(Stored dataset items)
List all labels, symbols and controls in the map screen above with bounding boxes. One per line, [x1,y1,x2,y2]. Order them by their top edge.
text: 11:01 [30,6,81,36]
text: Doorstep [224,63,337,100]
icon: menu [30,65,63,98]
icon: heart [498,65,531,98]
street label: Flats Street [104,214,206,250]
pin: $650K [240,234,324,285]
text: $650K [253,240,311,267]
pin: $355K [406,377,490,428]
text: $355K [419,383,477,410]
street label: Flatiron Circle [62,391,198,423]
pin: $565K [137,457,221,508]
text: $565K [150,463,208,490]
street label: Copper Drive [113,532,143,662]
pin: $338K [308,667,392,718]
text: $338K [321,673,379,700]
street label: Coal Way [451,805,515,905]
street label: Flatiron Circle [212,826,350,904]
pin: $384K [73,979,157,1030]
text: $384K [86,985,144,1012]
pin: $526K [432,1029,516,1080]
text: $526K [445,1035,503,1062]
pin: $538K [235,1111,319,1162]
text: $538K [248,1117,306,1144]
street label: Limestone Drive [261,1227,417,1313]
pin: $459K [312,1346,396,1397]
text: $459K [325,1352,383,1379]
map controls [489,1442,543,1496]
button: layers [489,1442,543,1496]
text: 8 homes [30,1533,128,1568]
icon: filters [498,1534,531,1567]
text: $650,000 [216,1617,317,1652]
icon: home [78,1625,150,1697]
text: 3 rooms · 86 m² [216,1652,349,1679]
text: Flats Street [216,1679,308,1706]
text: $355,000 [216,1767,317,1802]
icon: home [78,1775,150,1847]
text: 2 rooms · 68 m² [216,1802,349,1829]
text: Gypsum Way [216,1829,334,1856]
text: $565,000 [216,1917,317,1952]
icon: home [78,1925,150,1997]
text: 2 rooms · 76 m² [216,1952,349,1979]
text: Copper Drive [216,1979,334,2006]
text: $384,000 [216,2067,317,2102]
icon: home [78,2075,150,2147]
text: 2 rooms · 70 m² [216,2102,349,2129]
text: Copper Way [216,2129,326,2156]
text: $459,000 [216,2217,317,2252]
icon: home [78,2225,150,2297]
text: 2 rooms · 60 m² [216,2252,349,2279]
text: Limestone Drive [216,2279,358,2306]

* What to work on *
Your task is to transcribe each record faithfully and in full.

* Your response *
List all labels, symbols and controls in the map screen above with bounding boxes. One per line, [x1,y1,x2,y2]. Order them by their top edge.
text: 11:01 [30,6,81,36]
text: Doorstep [224,63,337,100]
icon: menu [30,65,63,98]
icon: heart [498,65,531,98]
street label: Flats Street [104,214,206,250]
pin: $650K [240,234,324,285]
text: $650K [253,240,311,267]
pin: $355K [406,377,490,428]
text: $355K [419,383,477,410]
street label: Flatiron Circle [62,391,198,423]
pin: $565K [137,457,221,508]
text: $565K [150,463,208,490]
street label: Copper Drive [113,532,143,662]
pin: $338K [308,667,392,718]
text: $338K [321,673,379,700]
street label: Coal Way [451,805,515,905]
street label: Flatiron Circle [212,826,350,904]
pin: $384K [73,979,157,1030]
text: $384K [86,985,144,1012]
pin: $526K [432,1029,516,1080]
text: $526K [445,1035,503,1062]
pin: $538K [235,1111,319,1162]
text: $538K [248,1117,306,1144]
street label: Limestone Drive [261,1227,417,1313]
pin: $459K [312,1346,396,1397]
text: $459K [325,1352,383,1379]
map controls [489,1442,543,1496]
button: layers [489,1442,543,1496]
text: 8 homes [30,1533,128,1568]
icon: filters [498,1534,531,1567]
text: $650,000 [216,1617,317,1652]
icon: home [78,1625,150,1697]
text: 3 rooms · 86 m² [216,1652,349,1679]
text: Flats Street [216,1679,308,1706]
text: $355,000 [216,1767,317,1802]
icon: home [78,1775,150,1847]
text: 2 rooms · 68 m² [216,1802,349,1829]
text: Gypsum Way [216,1829,334,1856]
text: $565,000 [216,1917,317,1952]
icon: home [78,1925,150,1997]
text: 2 rooms · 76 m² [216,1952,349,1979]
text: Copper Drive [216,1979,334,2006]
text: $384,000 [216,2067,317,2102]
icon: home [78,2075,150,2147]
text: 2 rooms · 70 m² [216,2102,349,2129]
text: Copper Way [216,2129,326,2156]
text: $459,000 [216,2217,317,2252]
icon: home [78,2225,150,2297]
text: 2 rooms · 60 m² [216,2252,349,2279]
text: Limestone Drive [216,2279,358,2306]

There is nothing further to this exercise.